EXERCISES TO COMPLETE
• a. In the text about the GNOME extension, what happens when a screenshot is taken through the captureScreenshot function?
• b. According to the text about the GNOME extension, why is it unsurprising that the OS works against silent screenshots?

PAGE EXTRACT
════════════════
When a screenshot is taken in the gnome extension via the captureScreenshot function, a window pops up and the typical sound of taking a photo is played.
extension.js:
import {Extension} from 'resource:///org/gnome/shell/extensions/extension.js';
import * as Screenshot from 'resource:///org/gnome/shell/ui/screenshot.js';
import Shell from 'gi://Shell';
export default class ExampleExtension extends Extension {
async enable() {
const shooter = new Shell.Screenshot();
const [content] = await shooter.screenshot_stage_to_content();
const texture = content.get_texture();
await Screenshot.captureScreenshot(texture, null, 1, null);
}
disable() {
}
}
You have been asking this stuff for a while, now, and you have explained very little about what you want to achieve.
Random applications taking screenshots of the contents of the screen without the user getting any feedback is a quite scary security violation, so it’s unsurprising that the OS is fighting back against it.
Why are you taking screenshot? Why are you trying to associate them with the currently focused applixarion? What kind of application and scenario are you actually implementing?
There is an application that records user activity in the current session, including screenshots. And it should do it quietly, that is, no pop-ups, etc.
════════════════
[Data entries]

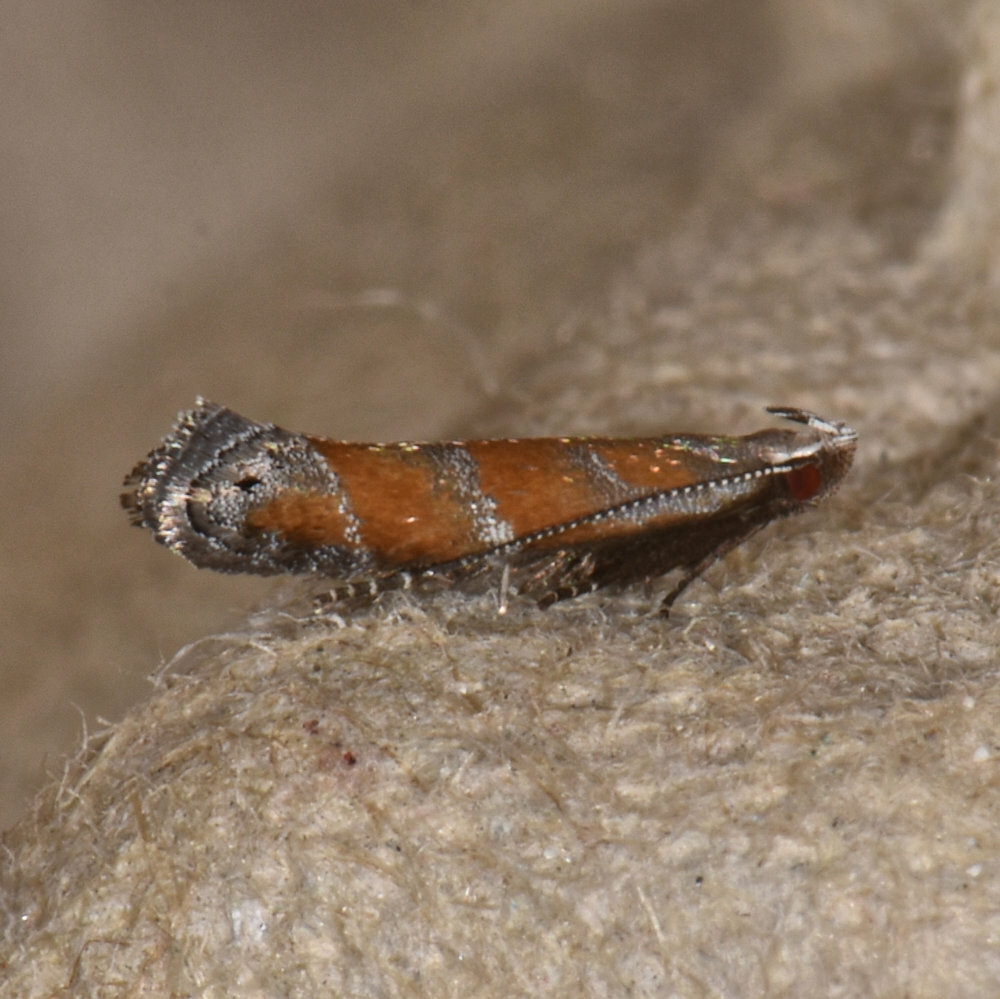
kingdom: Animalia
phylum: Arthropoda
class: Insecta
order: Lepidoptera
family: Gelechiidae
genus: Battaristis
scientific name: Battaristis vittella
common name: Orange stripe-backed moth
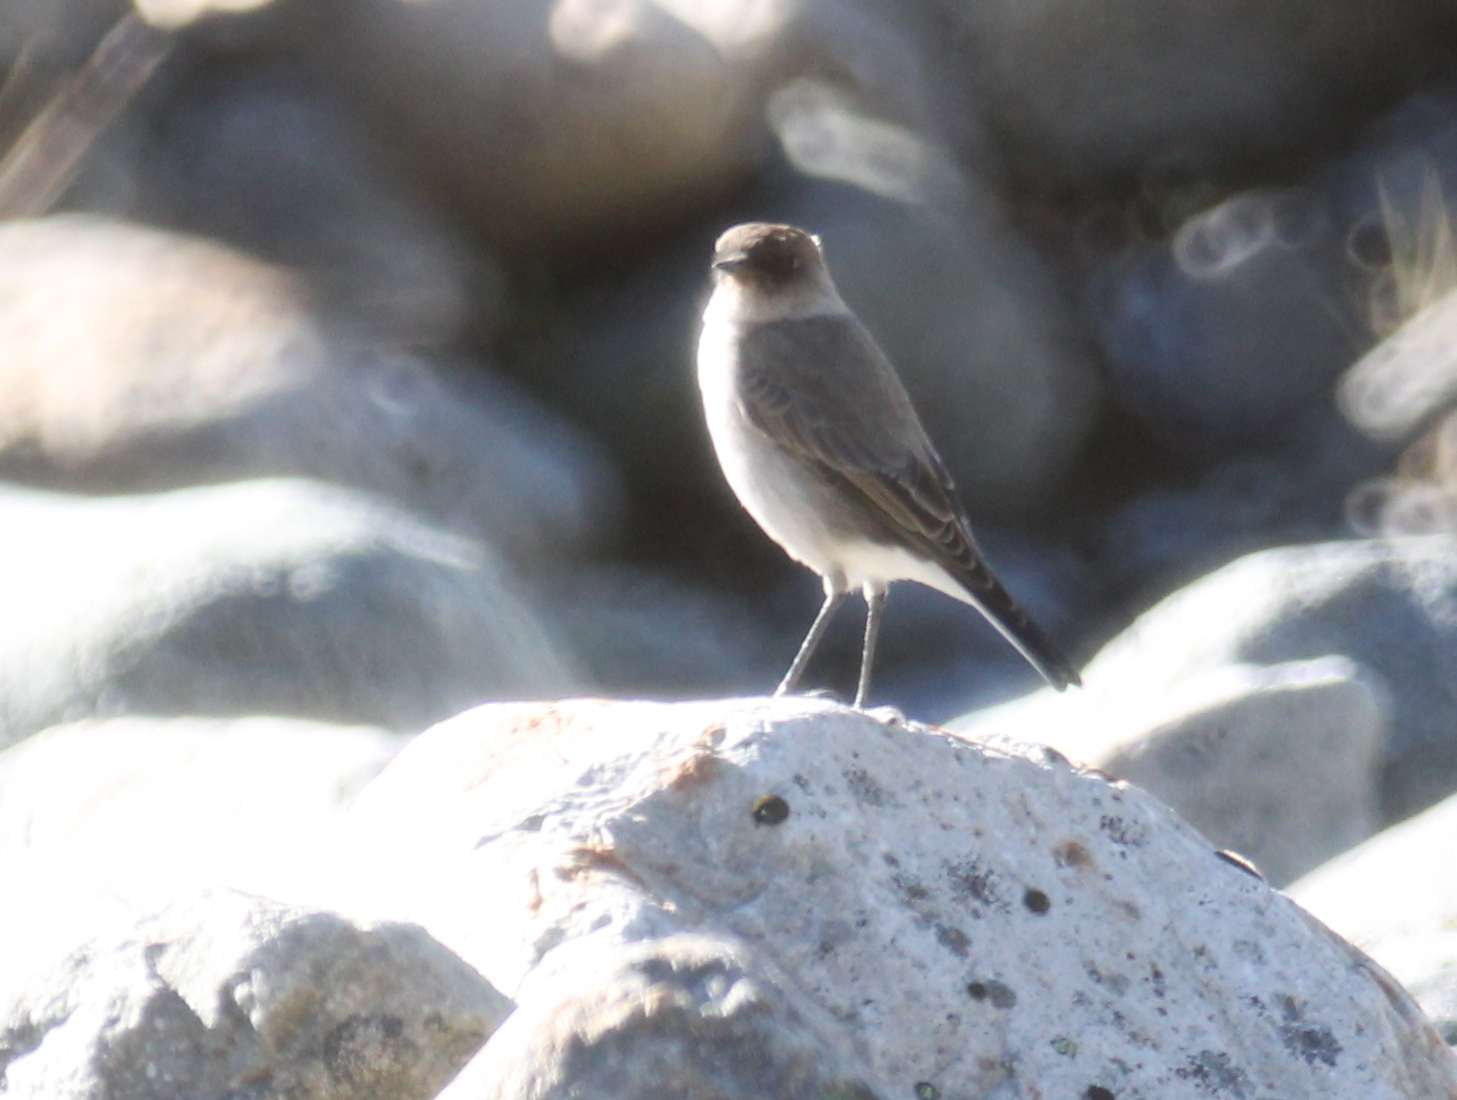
════════════════
ANSWERS TO THIS EXERCISE
• a. A window pops up and the typical sound of taking a photo is played.

• b. Random applications taking screenshots of the screen without giving the user any feedback is a quite scary security violation. That is why it is unsurprising that the OS fights back against it.